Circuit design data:
───
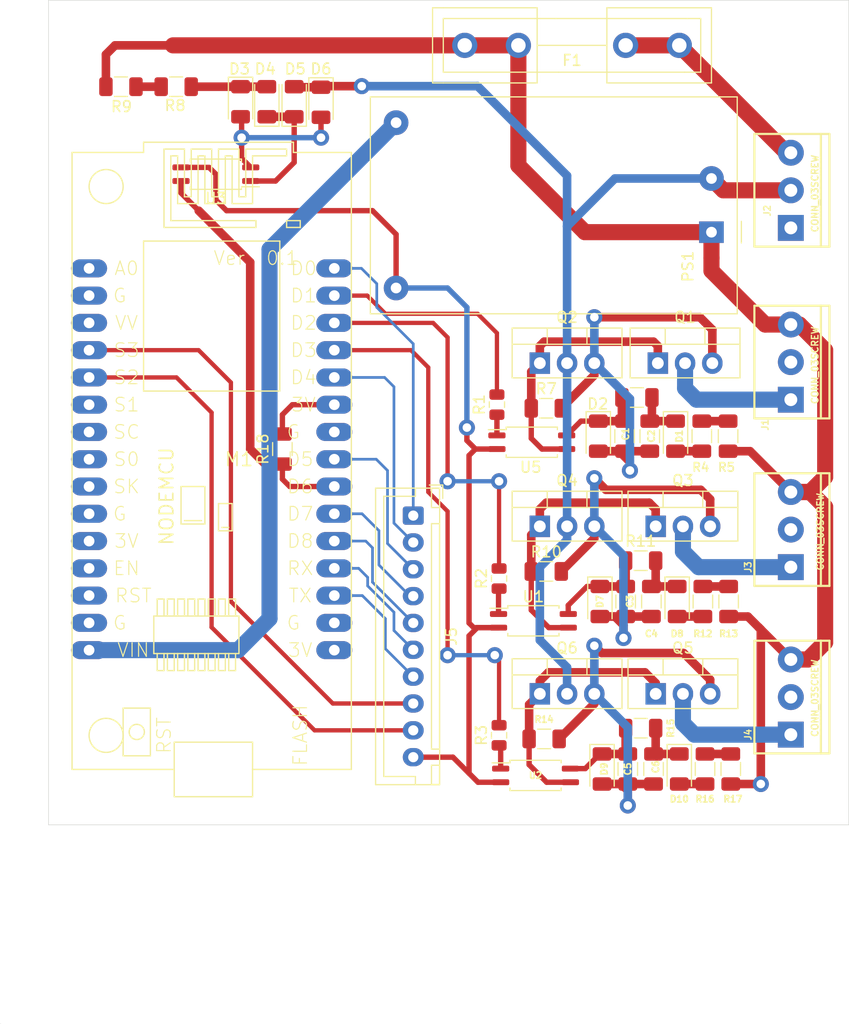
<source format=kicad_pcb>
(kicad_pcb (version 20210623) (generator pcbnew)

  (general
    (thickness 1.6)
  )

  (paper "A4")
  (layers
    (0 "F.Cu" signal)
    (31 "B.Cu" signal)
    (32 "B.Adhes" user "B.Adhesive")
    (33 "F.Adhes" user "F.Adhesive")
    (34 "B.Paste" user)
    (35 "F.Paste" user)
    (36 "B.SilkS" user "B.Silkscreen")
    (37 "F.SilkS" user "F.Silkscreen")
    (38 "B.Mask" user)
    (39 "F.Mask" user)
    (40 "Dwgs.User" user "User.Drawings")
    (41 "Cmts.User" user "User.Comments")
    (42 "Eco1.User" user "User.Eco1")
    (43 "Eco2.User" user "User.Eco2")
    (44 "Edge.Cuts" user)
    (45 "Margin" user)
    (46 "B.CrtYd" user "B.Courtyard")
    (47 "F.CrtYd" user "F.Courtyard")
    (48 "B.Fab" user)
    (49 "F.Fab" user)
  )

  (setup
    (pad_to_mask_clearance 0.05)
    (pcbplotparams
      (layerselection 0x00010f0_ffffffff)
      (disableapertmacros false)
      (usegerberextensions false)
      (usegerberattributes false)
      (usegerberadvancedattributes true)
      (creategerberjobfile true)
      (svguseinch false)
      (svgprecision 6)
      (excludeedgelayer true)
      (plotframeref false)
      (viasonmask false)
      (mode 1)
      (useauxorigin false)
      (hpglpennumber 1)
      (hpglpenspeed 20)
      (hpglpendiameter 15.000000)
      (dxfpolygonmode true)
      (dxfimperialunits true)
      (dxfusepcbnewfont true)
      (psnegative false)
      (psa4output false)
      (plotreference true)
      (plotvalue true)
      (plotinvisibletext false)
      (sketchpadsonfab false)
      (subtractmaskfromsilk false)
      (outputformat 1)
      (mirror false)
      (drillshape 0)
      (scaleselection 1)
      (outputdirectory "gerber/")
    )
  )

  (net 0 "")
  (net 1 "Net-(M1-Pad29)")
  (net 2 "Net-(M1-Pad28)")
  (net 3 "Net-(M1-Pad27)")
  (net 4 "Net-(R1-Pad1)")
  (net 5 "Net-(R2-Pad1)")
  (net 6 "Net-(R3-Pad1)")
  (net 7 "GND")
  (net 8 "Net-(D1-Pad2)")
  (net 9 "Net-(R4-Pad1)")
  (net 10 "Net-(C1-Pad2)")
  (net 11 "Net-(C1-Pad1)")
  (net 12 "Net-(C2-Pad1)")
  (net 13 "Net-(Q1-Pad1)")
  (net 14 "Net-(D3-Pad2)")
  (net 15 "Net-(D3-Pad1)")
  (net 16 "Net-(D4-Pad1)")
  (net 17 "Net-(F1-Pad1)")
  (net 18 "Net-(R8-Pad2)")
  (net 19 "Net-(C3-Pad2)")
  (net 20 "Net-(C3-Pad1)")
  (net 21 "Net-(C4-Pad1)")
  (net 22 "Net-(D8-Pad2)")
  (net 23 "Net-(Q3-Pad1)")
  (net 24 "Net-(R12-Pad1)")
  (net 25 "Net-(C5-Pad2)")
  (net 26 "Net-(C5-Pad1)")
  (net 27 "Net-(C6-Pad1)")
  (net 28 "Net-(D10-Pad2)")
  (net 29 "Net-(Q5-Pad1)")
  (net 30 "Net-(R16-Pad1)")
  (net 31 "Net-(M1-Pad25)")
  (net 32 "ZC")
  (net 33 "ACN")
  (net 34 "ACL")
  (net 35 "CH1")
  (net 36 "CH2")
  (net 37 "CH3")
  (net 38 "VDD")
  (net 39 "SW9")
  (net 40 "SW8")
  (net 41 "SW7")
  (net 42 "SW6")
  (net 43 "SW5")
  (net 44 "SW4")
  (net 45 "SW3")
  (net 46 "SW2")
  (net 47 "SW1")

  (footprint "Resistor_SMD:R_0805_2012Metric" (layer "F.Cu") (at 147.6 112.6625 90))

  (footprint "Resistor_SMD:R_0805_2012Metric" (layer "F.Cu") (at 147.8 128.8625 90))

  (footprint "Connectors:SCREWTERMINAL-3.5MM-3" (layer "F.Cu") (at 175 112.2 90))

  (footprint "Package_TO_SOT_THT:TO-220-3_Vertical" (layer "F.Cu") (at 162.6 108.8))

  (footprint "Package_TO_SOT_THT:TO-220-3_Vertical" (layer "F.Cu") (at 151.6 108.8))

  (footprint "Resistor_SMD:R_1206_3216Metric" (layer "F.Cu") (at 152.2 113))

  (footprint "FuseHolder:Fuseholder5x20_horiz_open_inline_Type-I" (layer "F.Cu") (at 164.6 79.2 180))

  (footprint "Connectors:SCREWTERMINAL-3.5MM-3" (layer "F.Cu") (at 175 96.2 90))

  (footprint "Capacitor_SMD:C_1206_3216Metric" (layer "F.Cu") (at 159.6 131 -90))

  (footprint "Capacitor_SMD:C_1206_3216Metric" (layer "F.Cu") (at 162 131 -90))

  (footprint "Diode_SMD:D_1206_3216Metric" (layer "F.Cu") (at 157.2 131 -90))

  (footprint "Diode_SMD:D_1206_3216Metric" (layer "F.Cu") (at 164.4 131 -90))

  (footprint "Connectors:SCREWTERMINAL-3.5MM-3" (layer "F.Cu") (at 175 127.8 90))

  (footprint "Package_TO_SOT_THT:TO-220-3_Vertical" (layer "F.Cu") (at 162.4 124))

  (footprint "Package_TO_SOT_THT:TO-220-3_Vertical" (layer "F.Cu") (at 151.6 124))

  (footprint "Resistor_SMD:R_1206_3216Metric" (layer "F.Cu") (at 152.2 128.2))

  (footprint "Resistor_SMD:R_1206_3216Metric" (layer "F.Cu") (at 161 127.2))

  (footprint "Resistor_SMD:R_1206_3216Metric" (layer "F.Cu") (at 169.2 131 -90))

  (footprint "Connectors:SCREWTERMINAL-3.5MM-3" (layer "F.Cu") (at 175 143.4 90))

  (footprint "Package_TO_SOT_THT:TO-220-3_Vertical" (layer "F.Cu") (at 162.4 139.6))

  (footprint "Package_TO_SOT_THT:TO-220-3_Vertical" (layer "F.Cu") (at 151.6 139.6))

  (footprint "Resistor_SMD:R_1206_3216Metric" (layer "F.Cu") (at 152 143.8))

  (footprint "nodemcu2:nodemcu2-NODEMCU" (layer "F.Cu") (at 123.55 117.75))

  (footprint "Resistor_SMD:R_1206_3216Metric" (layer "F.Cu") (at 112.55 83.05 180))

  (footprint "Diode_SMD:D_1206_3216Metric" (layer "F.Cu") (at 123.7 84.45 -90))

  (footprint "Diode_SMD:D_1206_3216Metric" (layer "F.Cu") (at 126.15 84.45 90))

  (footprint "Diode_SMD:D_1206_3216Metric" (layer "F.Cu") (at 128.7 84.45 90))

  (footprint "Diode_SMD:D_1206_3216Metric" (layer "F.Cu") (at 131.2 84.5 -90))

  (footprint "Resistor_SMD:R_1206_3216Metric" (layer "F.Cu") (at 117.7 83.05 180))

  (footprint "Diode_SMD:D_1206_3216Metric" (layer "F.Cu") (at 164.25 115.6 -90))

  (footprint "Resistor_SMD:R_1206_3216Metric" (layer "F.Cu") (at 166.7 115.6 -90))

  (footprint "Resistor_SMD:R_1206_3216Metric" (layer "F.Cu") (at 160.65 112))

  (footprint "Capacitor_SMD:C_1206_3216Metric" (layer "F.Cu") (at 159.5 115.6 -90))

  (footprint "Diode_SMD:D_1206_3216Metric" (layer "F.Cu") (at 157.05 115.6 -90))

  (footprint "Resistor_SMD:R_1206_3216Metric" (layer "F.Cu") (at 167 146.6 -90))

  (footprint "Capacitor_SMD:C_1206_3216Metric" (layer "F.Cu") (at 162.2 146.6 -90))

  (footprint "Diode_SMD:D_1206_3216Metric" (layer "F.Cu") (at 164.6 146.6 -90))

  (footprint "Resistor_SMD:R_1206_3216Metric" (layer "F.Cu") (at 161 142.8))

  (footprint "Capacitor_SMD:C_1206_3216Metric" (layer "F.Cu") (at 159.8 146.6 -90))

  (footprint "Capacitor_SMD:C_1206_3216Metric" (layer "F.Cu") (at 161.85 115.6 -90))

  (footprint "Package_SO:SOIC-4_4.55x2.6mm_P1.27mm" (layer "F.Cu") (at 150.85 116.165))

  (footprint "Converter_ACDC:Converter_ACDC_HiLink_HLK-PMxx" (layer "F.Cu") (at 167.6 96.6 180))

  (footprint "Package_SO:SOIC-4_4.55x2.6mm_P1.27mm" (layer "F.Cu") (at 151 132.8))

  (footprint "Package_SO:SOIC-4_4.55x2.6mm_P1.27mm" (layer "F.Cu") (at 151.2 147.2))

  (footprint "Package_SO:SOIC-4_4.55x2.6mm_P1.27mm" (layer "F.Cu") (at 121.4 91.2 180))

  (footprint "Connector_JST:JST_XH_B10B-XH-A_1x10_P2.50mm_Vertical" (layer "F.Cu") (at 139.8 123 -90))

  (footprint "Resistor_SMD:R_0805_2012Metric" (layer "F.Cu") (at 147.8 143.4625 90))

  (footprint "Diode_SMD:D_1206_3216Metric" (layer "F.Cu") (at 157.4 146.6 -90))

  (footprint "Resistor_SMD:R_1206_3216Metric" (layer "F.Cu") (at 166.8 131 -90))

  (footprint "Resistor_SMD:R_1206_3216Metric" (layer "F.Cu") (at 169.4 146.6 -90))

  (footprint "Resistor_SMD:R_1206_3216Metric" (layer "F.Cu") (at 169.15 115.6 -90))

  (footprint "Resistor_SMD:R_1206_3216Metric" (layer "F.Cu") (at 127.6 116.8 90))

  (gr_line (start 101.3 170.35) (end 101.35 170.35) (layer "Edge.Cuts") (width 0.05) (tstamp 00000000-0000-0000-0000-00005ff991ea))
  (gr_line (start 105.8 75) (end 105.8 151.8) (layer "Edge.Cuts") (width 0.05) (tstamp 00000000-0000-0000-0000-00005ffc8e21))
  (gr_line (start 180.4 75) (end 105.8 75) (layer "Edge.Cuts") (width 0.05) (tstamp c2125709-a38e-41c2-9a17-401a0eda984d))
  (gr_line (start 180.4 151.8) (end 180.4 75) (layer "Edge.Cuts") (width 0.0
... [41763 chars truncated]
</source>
───
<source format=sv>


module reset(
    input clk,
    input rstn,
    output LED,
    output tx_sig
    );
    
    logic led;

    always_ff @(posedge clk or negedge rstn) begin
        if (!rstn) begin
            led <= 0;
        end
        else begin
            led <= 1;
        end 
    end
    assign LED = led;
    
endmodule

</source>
───
= Exercise directions =
Each line of the entries where the string "source" occurs should be shown.

= Your response =
<source format=kicad_pcb>
</source>
<source format=sv>
</source>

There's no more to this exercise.